### Provided text
Excluding the impact of that program, revenue in the graduate segment would've gone 25%.
Operator
And our first question is coming from the line of Brad Zelnick with Credit Suisse. Your line is open.
Brad Zelnick
Excellent. Thank you so much.
Chip, congrats on a good quarter. Nice to see some stability in the business and a warm welcome to Paul, Jennifer and Luyen as well.
Christopher Paucek
Thank you, Brad.
Brad Zelnick
For sure. You mentioned that you continue to see plenty of growth opportunities with both business segments, but are also becoming more disciplined on expenses as you adjust for the new competitive environment.
How you think about balancing growth versus cost savings between each segment? And any insight into how we should think about revenue growth for DGP in Alternative Credentials for this year and next?
Christopher Paucek
Thanks Brad. So, I would say, when we think about across the segments, we are focused on our ROIC and how we think about returning – how we think about profitable growth and the best use of cash across both segments.
We think the alternative credential segment clearly from a strategic standpoint is where universities are going to need to boost their offerings and candidly the STEM category something that you really can't expand into without an opportunity like Trilogy, without the boot camp offering and the tie to industry that Trilogy brings to you. So, we will continue to expand the portfolio.
I mean, just to frame it for you, when we IPO-ed the company we had six partners and 10 grad degrees and today we have 72 partners and over 300 offerings. So just think about that.
10 degrees to over 300 offerings across a whole variety of different types of subject and we continue to expand that today. So I think the discipline that we need to bring to the table is just to continue to be a strong as possible, picking the best programs and driving the best opportunity for both student outcomes and for the company.
And our Alternative Credential segment is part of that. Now, at the same time, I think you can see that Paul provided the segments and we were pleased with the grad program segment when you got one of our legacy programs declining our largest program and are still able to see 15% growth in that segment and without that one program you would have seen 25% growth.
And then on top of that, the 2015 to 2018 programs grew at 54%. You're talking about still very strong offerings that are growing not only above the rest of the overall OPM segment, but online education overall.
We are still at the top of growth expectation. So we're pretty pleased with the quarter and we look forward to giving you more detail at our Investor Day which to be clear we will do as early as possible in the new calendar year and we'll be back to this community with a more specific date as we get closer.
Brad Zelnick
Thanks. That makes perfect sense.
And maybe just a quick follow-up. Can you share any feedback you received on your zero interest deferred tuition plan with Simmons?
######
### Input data
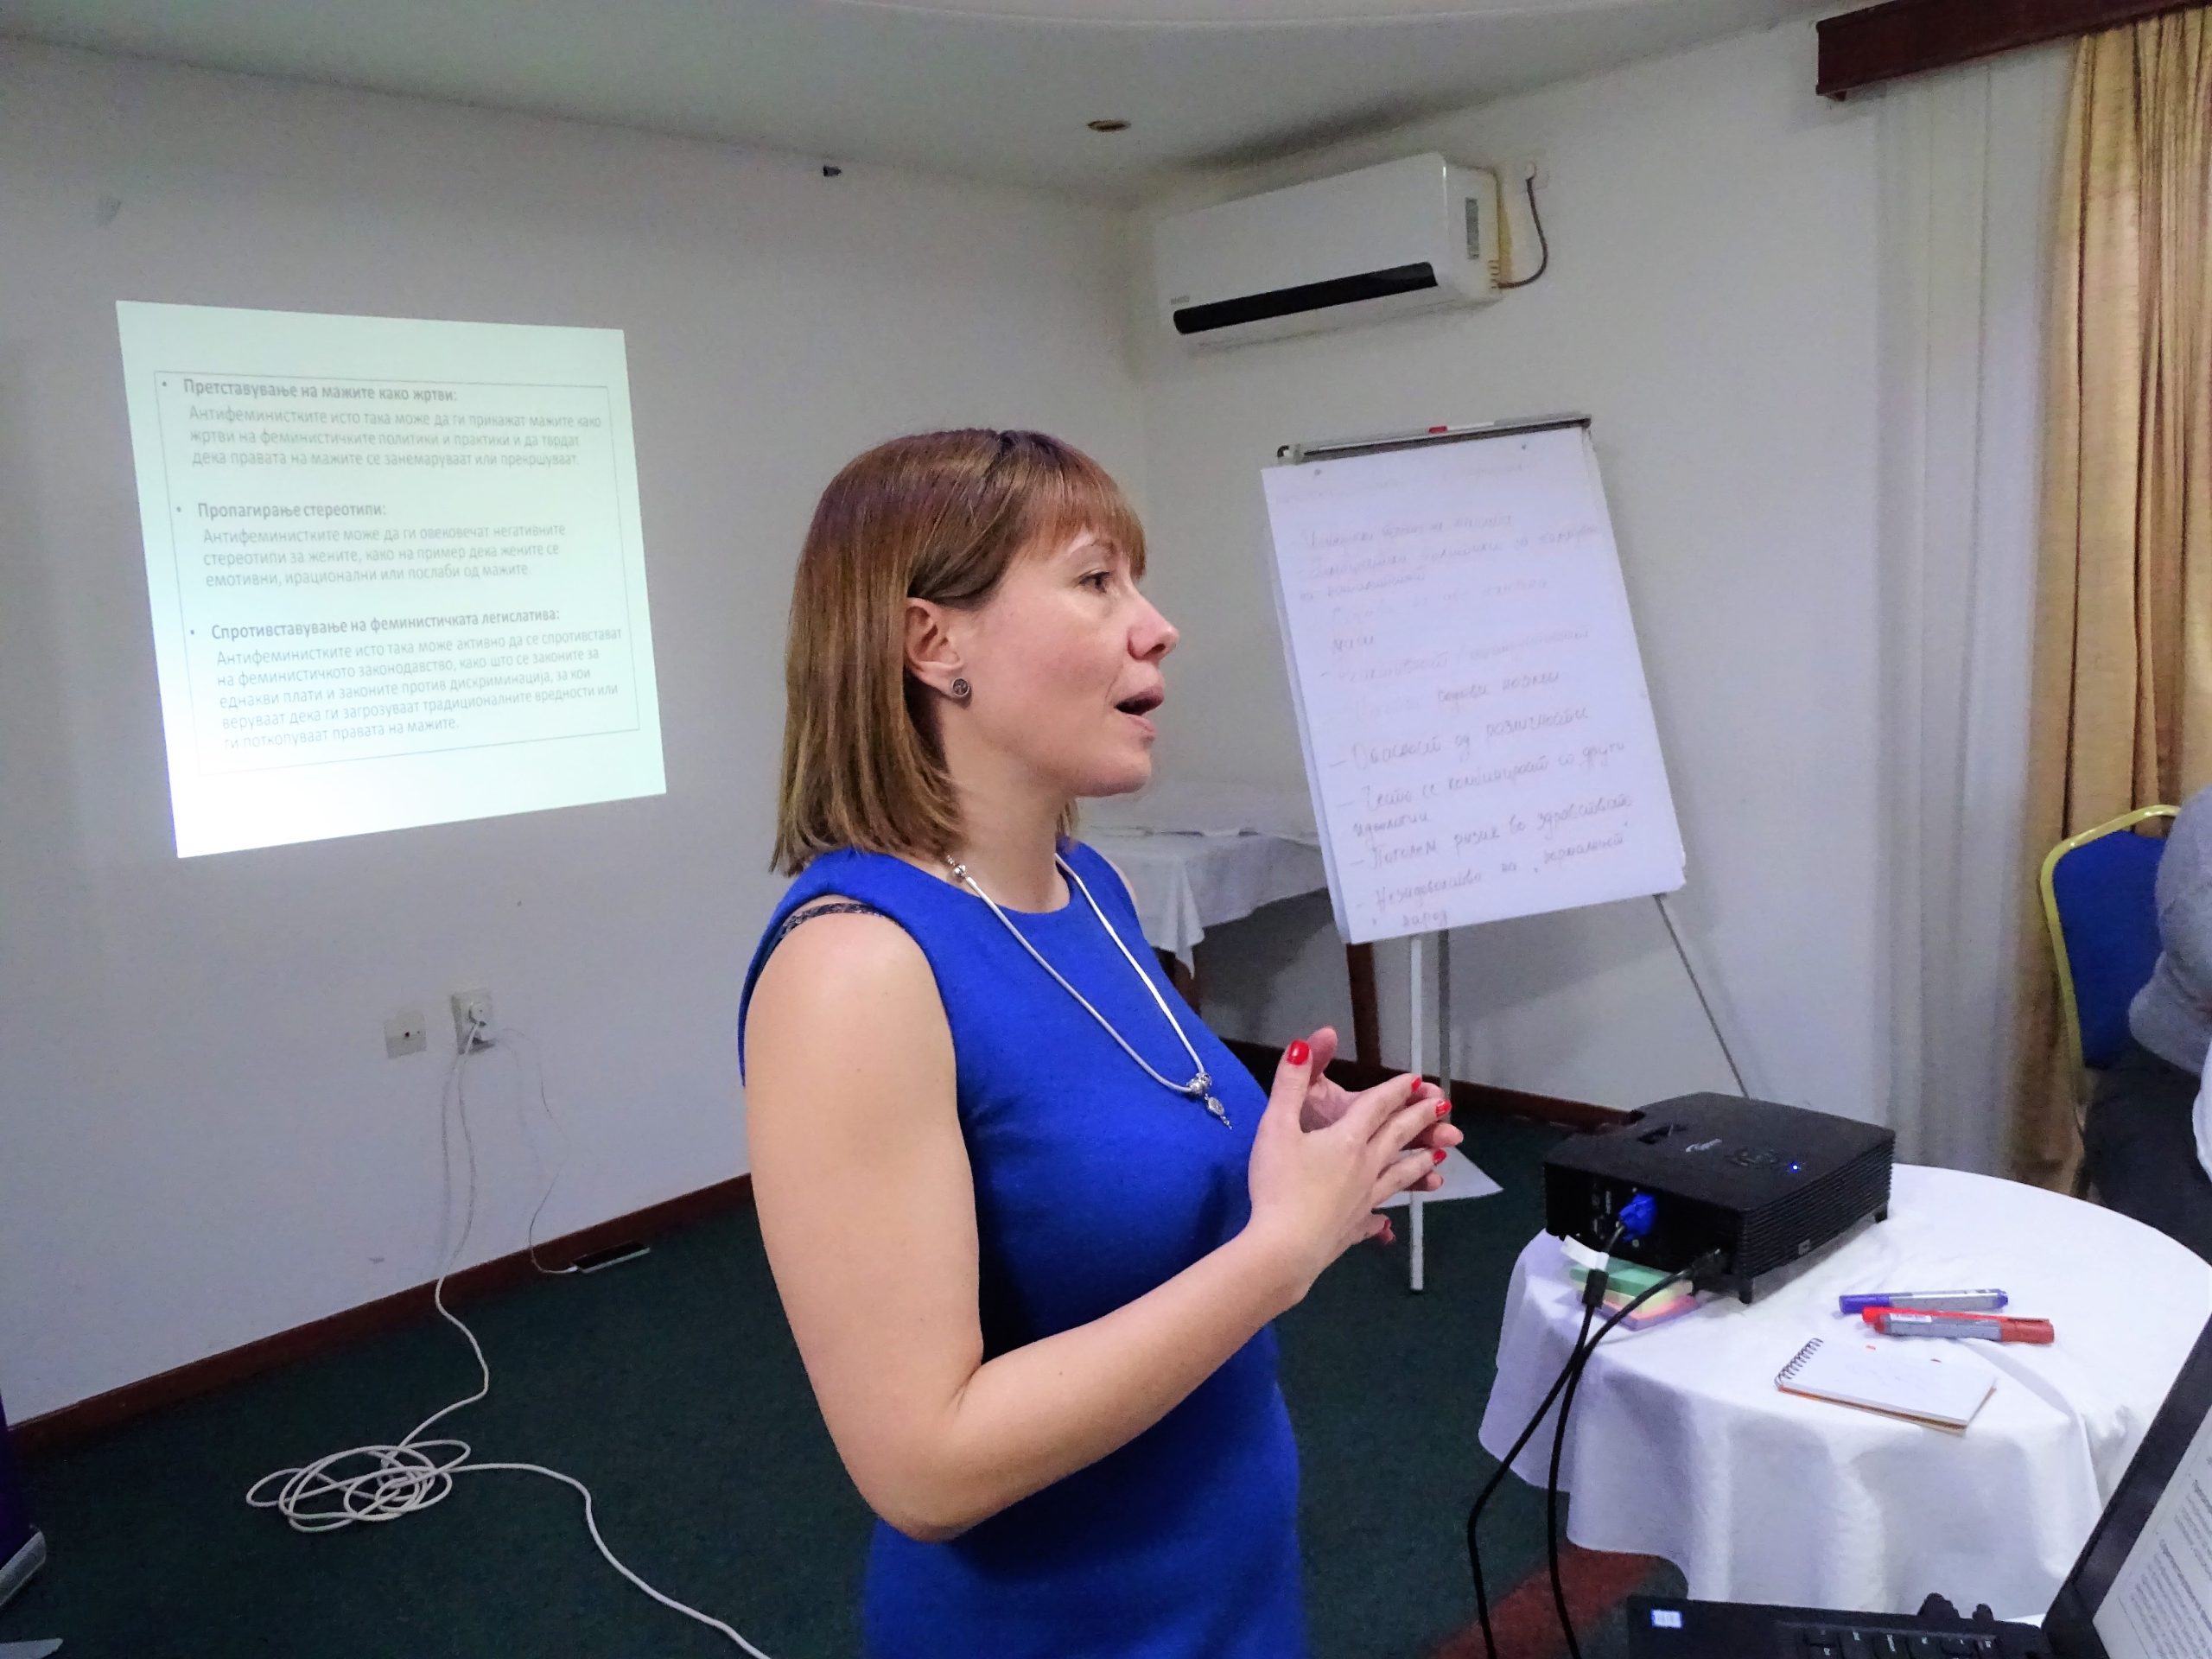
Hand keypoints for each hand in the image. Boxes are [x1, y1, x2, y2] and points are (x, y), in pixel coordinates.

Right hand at [1288, 1028, 1464, 1231]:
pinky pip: (1373, 1220)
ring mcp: (1364, 1200)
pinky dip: (1382, 1219)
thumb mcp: (1276, 1126)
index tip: (1418, 1080)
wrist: (1286, 1246)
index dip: (1396, 1090)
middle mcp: (1365, 1166)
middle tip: (1444, 1108)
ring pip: (1399, 1177)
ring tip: (1438, 1159)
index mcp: (1348, 1139)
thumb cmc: (1279, 1184)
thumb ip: (1291, 1084)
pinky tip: (1387, 1223)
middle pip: (1398, 1137)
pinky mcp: (1354, 1229)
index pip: (1378, 1107)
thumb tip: (1302, 1044)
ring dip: (1419, 1165)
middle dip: (1420, 1119)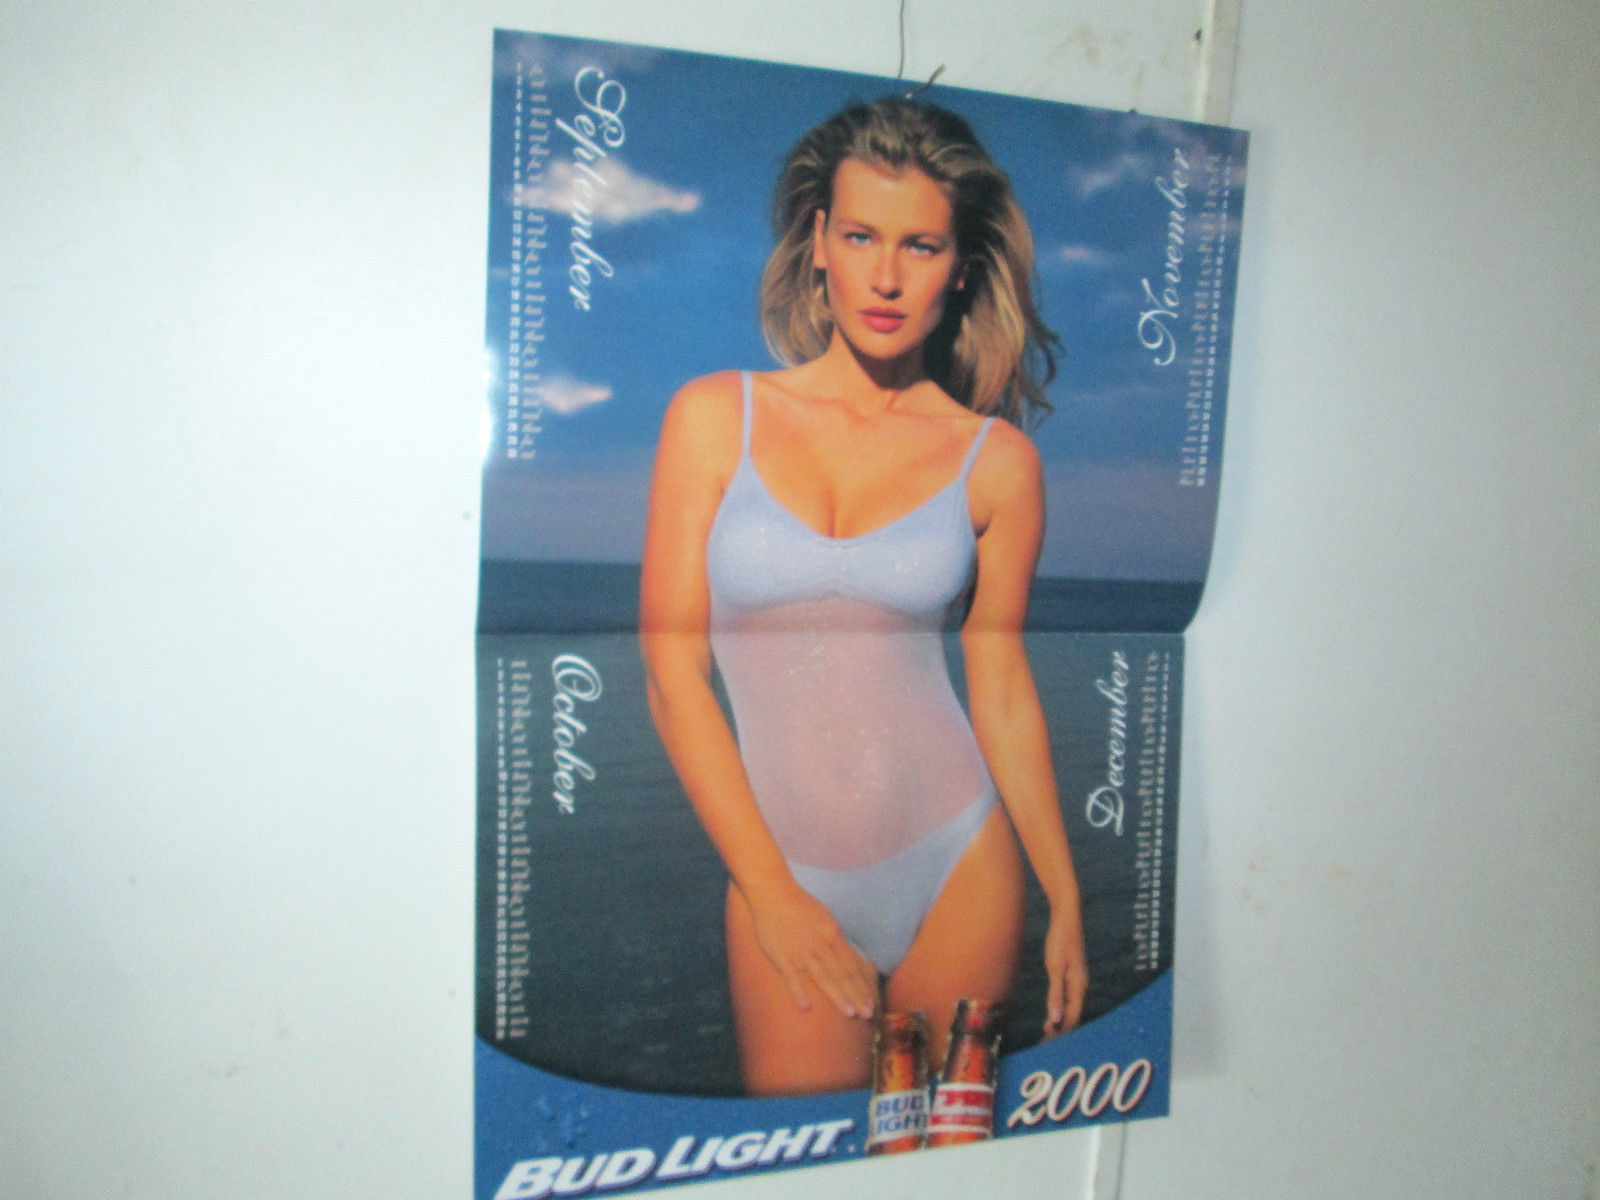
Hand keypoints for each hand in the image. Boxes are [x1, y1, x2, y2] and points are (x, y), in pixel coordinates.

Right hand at [740, 881, 879, 1019]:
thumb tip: (848, 956)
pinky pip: (791, 977)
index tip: (871, 1002)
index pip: (851, 965)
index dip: (861, 985)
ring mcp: (800, 951)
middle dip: (855, 996)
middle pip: (841, 975)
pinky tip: (805, 1008)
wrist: (772, 893)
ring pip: (822, 978)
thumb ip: (835, 938)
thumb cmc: (799, 905)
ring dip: (837, 996)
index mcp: (831, 934)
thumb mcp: (825, 917)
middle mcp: (819, 944)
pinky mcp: (781, 956)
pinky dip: (798, 992)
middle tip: (868, 1015)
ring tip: (849, 1013)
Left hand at [1042, 904, 1087, 1036]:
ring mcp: (1078, 980)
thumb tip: (1055, 1019)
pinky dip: (1060, 1010)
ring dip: (1059, 1022)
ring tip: (1046, 1034)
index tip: (1046, 1043)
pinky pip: (1069, 999)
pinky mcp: (1072, 975)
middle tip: (1044, 1044)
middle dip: (1060, 1031)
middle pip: (1072, 1016)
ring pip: (1071, 1008)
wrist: (1066, 917)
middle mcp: (1081, 986)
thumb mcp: (1055, 967)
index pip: (1071, 1018)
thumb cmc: (1060, 940)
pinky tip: (1051, 1015)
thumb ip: (1055, 994)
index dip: (1060, 1033)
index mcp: (1079, 986)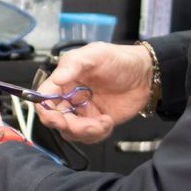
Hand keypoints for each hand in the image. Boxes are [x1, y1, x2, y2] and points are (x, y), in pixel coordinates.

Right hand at [37, 42, 151, 143]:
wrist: (146, 75)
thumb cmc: (120, 60)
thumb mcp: (96, 55)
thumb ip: (74, 64)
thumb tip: (56, 78)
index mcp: (65, 80)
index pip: (44, 97)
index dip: (45, 110)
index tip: (55, 117)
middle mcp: (70, 97)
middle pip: (56, 119)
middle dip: (68, 126)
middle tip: (86, 125)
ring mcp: (83, 111)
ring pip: (71, 131)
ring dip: (85, 131)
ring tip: (103, 122)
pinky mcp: (96, 122)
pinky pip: (89, 136)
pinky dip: (98, 133)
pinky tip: (109, 121)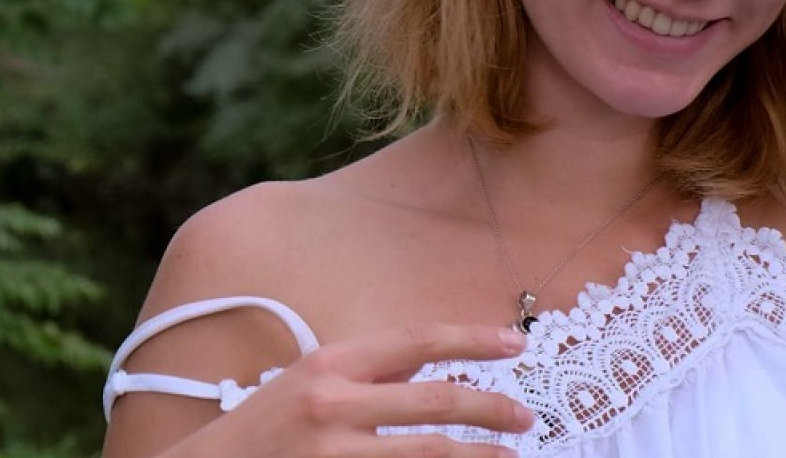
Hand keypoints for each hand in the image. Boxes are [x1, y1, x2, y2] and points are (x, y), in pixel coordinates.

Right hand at [116, 323, 534, 457]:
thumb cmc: (260, 430)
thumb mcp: (308, 383)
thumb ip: (367, 373)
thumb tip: (427, 362)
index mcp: (331, 363)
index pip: (418, 339)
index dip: (472, 339)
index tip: (515, 344)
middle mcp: (333, 404)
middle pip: (436, 399)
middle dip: (491, 405)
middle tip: (525, 415)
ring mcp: (333, 453)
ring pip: (430, 451)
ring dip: (478, 454)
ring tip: (509, 454)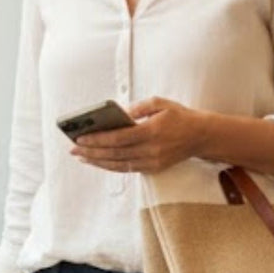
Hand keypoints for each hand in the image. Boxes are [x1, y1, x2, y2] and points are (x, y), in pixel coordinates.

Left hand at [70, 96, 206, 173]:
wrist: (200, 136)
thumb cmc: (179, 116)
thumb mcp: (160, 103)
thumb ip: (138, 108)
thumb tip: (118, 115)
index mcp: (151, 132)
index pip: (118, 138)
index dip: (97, 140)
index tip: (80, 139)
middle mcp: (151, 150)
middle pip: (115, 154)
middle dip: (92, 152)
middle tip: (73, 150)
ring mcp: (152, 162)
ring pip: (119, 164)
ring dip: (98, 162)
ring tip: (82, 158)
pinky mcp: (153, 168)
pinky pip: (127, 169)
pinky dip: (111, 166)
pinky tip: (99, 163)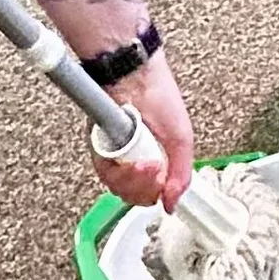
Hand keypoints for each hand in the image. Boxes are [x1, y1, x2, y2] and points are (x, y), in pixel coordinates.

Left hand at [94, 49, 194, 210]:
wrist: (136, 74)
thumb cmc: (159, 96)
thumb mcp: (181, 139)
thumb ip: (181, 175)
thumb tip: (171, 205)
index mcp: (152, 156)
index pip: (149, 192)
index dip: (154, 193)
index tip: (163, 183)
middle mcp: (131, 157)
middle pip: (132, 194)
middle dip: (145, 188)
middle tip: (154, 170)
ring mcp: (113, 152)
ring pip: (117, 187)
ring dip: (134, 181)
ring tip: (145, 164)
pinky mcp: (98, 145)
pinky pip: (104, 171)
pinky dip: (119, 171)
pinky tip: (131, 161)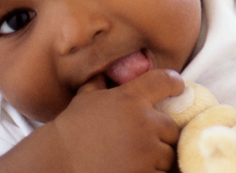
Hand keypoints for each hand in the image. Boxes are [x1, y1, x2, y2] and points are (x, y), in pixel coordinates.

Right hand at [43, 68, 184, 172]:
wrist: (57, 162)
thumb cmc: (70, 130)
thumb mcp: (85, 99)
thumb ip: (101, 84)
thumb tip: (104, 73)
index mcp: (131, 98)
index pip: (166, 81)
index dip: (174, 84)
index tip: (178, 88)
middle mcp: (143, 122)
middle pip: (171, 126)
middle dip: (161, 133)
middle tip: (145, 139)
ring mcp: (146, 150)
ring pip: (169, 152)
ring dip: (158, 155)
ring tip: (138, 157)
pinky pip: (162, 172)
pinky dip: (153, 170)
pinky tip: (138, 168)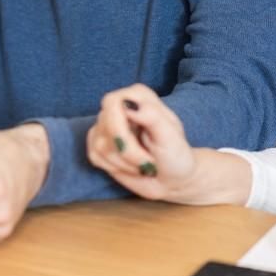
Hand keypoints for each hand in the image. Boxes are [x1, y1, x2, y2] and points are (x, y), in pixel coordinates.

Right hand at [86, 84, 247, 204]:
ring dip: (121, 162)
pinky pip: (95, 156)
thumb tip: (134, 104)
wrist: (179, 178)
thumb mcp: (171, 138)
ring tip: (143, 164)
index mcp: (138, 97)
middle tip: (146, 162)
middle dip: (124, 151)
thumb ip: (152, 117)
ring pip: (97, 144)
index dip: (122, 126)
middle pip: (102, 124)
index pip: (113, 102)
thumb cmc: (180, 158)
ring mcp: (108, 126)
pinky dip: (113, 167)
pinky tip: (132, 168)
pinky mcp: (101, 144)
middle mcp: (121, 107)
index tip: (140, 141)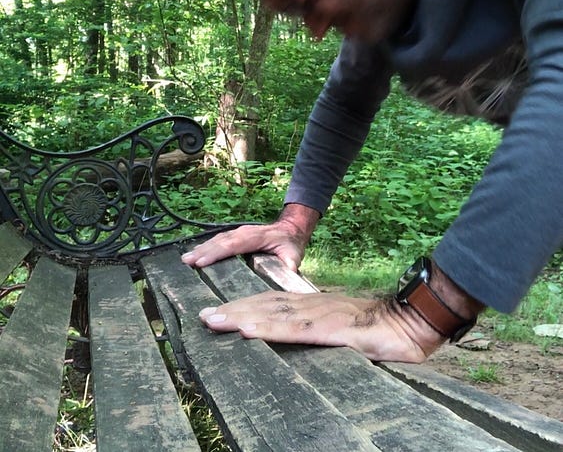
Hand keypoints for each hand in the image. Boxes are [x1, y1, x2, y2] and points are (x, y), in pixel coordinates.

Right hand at [182, 219, 307, 271]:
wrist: (291, 230)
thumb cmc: (290, 245)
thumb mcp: (294, 255)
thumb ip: (290, 265)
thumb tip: (286, 274)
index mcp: (257, 237)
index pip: (234, 244)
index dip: (217, 253)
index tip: (202, 262)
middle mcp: (245, 232)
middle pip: (221, 242)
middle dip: (203, 251)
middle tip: (187, 261)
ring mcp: (239, 233)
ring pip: (217, 240)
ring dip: (202, 248)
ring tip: (186, 259)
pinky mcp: (235, 236)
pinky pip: (218, 240)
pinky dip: (206, 246)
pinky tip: (195, 254)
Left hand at [198, 291, 445, 362]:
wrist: (415, 320)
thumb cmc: (384, 328)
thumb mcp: (347, 330)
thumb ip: (323, 331)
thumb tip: (302, 339)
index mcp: (316, 306)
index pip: (273, 304)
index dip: (245, 308)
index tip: (219, 314)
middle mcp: (313, 306)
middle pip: (266, 306)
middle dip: (234, 311)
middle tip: (203, 317)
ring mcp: (322, 315)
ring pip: (274, 314)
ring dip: (241, 317)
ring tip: (214, 321)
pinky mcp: (333, 329)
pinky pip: (296, 329)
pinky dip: (269, 329)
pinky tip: (249, 330)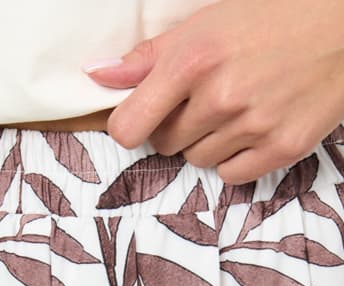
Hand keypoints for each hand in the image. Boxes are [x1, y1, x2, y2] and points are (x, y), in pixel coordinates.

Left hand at [84, 0, 343, 183]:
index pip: (129, 127)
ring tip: (235, 109)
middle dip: (175, 126)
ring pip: (197, 160)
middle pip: (164, 145)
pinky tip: (252, 128)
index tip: (142, 118)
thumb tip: (99, 76)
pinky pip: (231, 175)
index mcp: (193, 61)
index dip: (130, 126)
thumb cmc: (272, 15)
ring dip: (207, 142)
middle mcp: (221, 97)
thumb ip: (149, 57)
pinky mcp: (281, 148)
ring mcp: (253, 126)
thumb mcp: (205, 23)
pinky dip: (235, 159)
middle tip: (205, 99)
######
**Prompt 1:**
Can you quote the earnings call transcript word for word, everything from "And then on" down to "online education overall."?
**Prompt 2:**
How would the earnings call transcript go on from its last line? Write what comes next.

**Reply 1:**
And then on top of that, the 2015 to 2018 programs grew at 54%. You're talking about still very strong offerings that are growing not only above the rest of the overall OPM segment, but online education overall.

**Reply 2:**
And might we expect to see other programs jumping on board as well? Thanks.
Christopher Paucek
Yes. We thought that was -- one of the first times that we've seen across all of higher ed that anyone has offered a deferred tuition program.
What I love about it is it aligns our university partner with the long-term outcome of the student. As in the student the first half of the tuition in the nursing program until they've graduated from the program and they're in a job with a minimum floor and there is no interest at all in the program.
So I do believe it's driving down the cost of education overall. We're excited about rolling it out.
It's an early pilot to be clear and so we do expect to have another announcement shortly from another university that was particularly interested in rolling out to their students. So we think it shows where our scale can really benefit not just our university partners but the world, the student body.
So we think it's a great opportunity.
Brad Zelnick
Awesome. Thanks for taking my questions.
Operator
Our next question is coming from the line of Jeff Meuler with Baird. Your line is open.
Jeff Meuler
Yes. Thanks.
Chip, hoping you could talk more broadly about I guess price elasticity on the student side and how it impacts CAC and your economic model just with I guess picking up off the last question, the zero interest deferred tuition and the other two data points from the call, they increased scholarships and the outsized growth. So just would love your thoughts on price elasticity and how it impacts your financial model?
Thanks.
Christopher Paucek
Well, clearly over -- as we provide greater value to the student we do think conversion improves. So it's all about the value proposition.
We've always played at the premium end of the market. That's no surprise.
The largest cost to graduate education is the opportunity cost of the lost income. At the same time as we start to think about various prices, various lengths and different types of certification across a much broader spectrum of what is now – I mean, we are a much bigger company than we were in back in 2014 across many different segments.
And one of the things I thought was notable about the quarter is you've got obviously average FCE came down in grad, but average FCE was way up in an Alternative Credential. Why?
Because we've got programs that start as inexpensively as a $1000 with a short course and we have programs that go all the way up to a $150,000 on the degree side. And over time, we need to have price points across the entire spectrum.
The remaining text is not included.